Полная, с вытравленными до белизны волосами женщина в форменной рубашке с погончиками и узким галстуком терпеливо слушает и так же терпеливо, любезно и даже с сочувствием отвечает, что билетов на завтра нет, тем более на утренний рейс, нет и не предвидится:
«Бронь надо было заказывать, гражданочка, бронь, заранее побеспокоиться».
Так повторяется несколько раз — вежливо, одинаково ровным тоном. «Уж лучше бы нагрубила», — думает она, но от кассы не отходит, стоит, как прикованная, то ли чуда ждет, то ли силы собирает для нового приступа.
После очередной, бог знает какой по счету, атаки, когда все средства уже испробованы, делается последняя отчаянная попытка:
«Простите, какими духами вы пользуетесь?
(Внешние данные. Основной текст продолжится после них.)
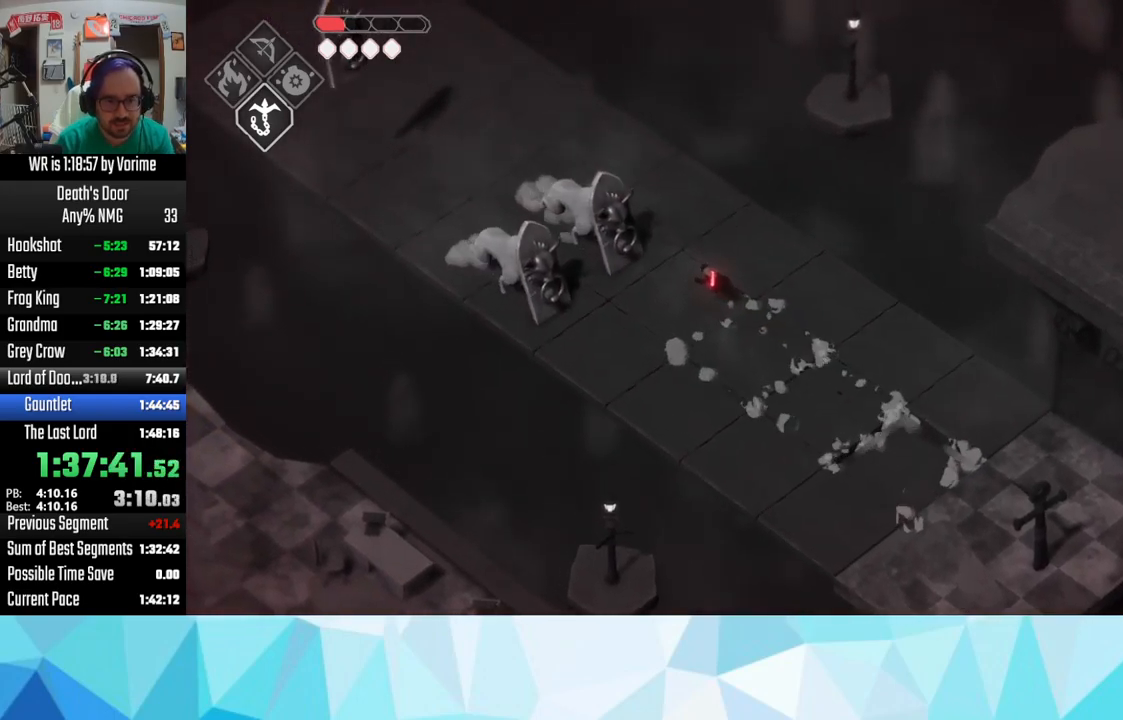
{"buttons": ["L3"], "left_stick": "up-left", "right_stick": "center", "events": [[17, "CROSS", "up"], [34, "CROSS", "down"], [117, "CROSS", "up"], [250, "CROSS", "down"], [317, "CROSS", "up"], [384, "CROSS", "down"], [500, "CROSS", "up"]]}
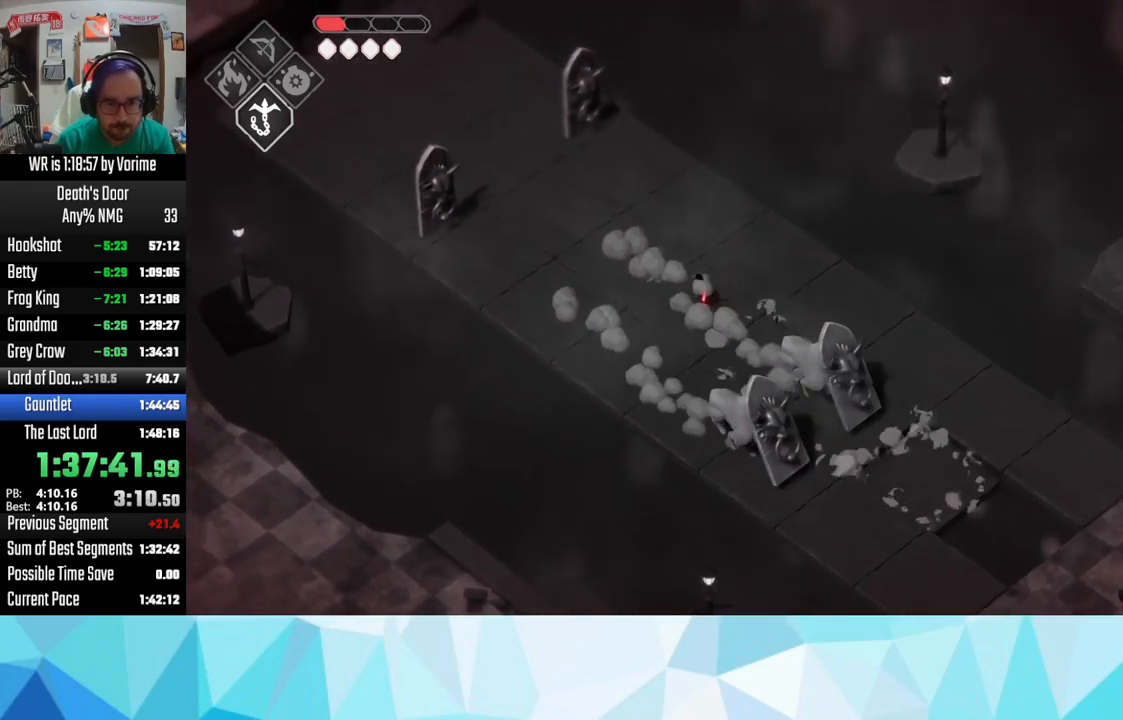
{"buttons": ["CROSS", "L3"], "left_stick": "up-left", "right_stick": "center", "events": [[67, "CROSS", "down"], [184, "CROSS", "up"], [234, "CROSS", "down"], [384, "CROSS", "up"], [400, "CROSS", "down"]]}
По запаху похожи на французские».
Кассирша удивленно поднимает брови (они у нее темные, каштановые, перекиси, что ли, не хватило?), потом, смутившись, пунцовеет, наклоняется ближе и интимным шепотом сообщает заведомую ложь:
«Французские, муж подарил, «Фиджи» называются. Правда, тонкий аромат?»
При этом еще больше краснеет — да так, что сквозь слой пудры, сквозь неумело наложенный грим и синтетические, как у заводной куклы, волосы на миг проступает совсем другое лицо — лицо девочки, подростка, наивное, доверчивое и лукавое.
Минутой позже я возвращаюсь к вопросу о проклятой брони («Возможно, кто-то не востребует, передумает, заболеет или поедет поездом, мало ли какие обстоятельства!»), и она, помягчевшая от секундной, нарушившей однообразие передышки, сдается:
«Ну что мне с вами делать, дорогая, ума не приложу. Разве что под свою ответственность?»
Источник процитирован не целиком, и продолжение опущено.